A circle is divided into $n$ sectors ($n \geq 3$). Each sector can be filled in with either $1$ or $0$. Choose any sector $\mathcal{C}$ occupied by $0$, change it into a $1$ and simultaneously change the symbols $x, y$ in the two sectors adjacent to $\mathcal{C}$ to their complements $1-x$, $1-y$. We repeat this process as long as there exists a zero in some sector. In the initial configuration there is a $0$ in one sector and $1$s elsewhere. For which values of $n$ can we end this process?
Problem
Source: 2018 Pan-African Mathematics Olympiad
Tags: combinatorics
03.07.2018 23:26
Let the numbers in the sectors be $x_1, x_2, \dots, x_n$, and suppose that initially $x_1 = 0$, while $x_i = 1$ for $i > 0$. After choosing the only zero available, we have that $x_n = x_2 = 0$, and $x_i = 1$ otherwise. Suppose that we are in the position where $x_n = 0$, $x_1 = x_2 = \dots = x_k = 0$, $x_{k+1} = 1$, and $x_{k+2} = 0$. By choosing the $0$ in position $k+2$, we then obtain the configuration where $x_n = 0$, $x_1 = x_2 = \dots = x_{k + 1} = 0$, $x_{k+2} = 1$ and $x_{k + 3} = 0$. Thus continuing in this way, we obtain the configuration where $x_{n-2} = 1$, and $x_i = 0$ otherwise. If $n \equiv 1 \pmod 3$, then at this point we can divide the $0$ into groups of $3$ and apply the procedure to the $0$ in the middle of each group to contain a configuration where each sector contains a $1$. If $n \equiv 2 \pmod 3$, then we apply the procedure to the $0$ in sector $n-1$ to obtain the configuration where $x_{n-1} = x_n = 1$, and $x_i = 0$ otherwise. We can then again divide the remaining $0$s into groups of $3$ and apply the procedure to the $0$ in the middle of each group. Finally, we show that if $n \equiv 0 \pmod 3$, then the procedure never terminates.
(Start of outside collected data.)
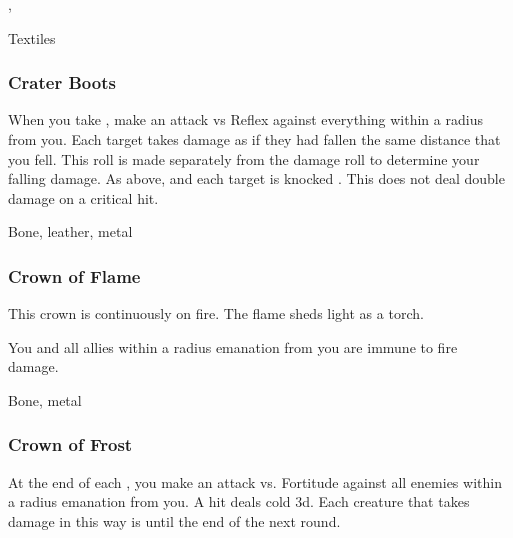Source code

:  , 


 Textiles


\lowercase{\hypertarget{item:Crater Boots}{}}\label{item:Crater Boots}
\hypertarget{item:Crater Boots}{\subsubsection{Crater Boots\hfill{}}}

When you take , make an attack vs Reflex against everything within a \areasmall radius from you.
\hit Each target takes damage as if they had fallen the same distance that you fell.
This roll is made separately from the damage roll to determine your falling damage.
\crit As above, and each target is knocked .
This does not deal double damage on a critical hit.



 Bone, leather, metal


\lowercase{\hypertarget{item:Crown of Flame}{}}\label{item:Crown of Flame}
\hypertarget{item:Crown of Flame}{\subsubsection{Crown of Flame\hfill{}}}

This crown is continuously on fire.
The flame sheds light as a torch.

You and all allies within a \arealarge radius emanation from you are immune to fire damage.



 


 Bone, metal


\lowercase{\hypertarget{item:Crown of Frost}{}}\label{item:Crown of Frost}
\hypertarget{item:Crown of Frost}{\subsubsection{Crown of Frost\hfill{}}}

At the end of each , you make an attack vs. Fortitude against all enemies within a \areamed radius emanation from you.
A hit deals cold  \minus3d.
Each creature that takes damage in this way is \fatigued until the end of the next round.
Let $A = x_1 + x_4 + \dots + x_{n-2}$, $B = x_2 + x_5 + \dots + x_{n-1}$, and $C = x_3 + x_6 + \dots + x_n$. We note that we initially have that $A = \frac{n}{3} - 1$, and $B = C = \frac{n}{3}$, while in the configuration where every sector contains a $1$ we have that $A = B = C = \frac{n}{3}$. We now note that the allowed operation changes the parity of $A$, $B$, and $C$. In particular, we always have that $A$, $B$, and $C$ do not all have the same parity, and so it is not possible to obtain a configuration where $A = B = C$.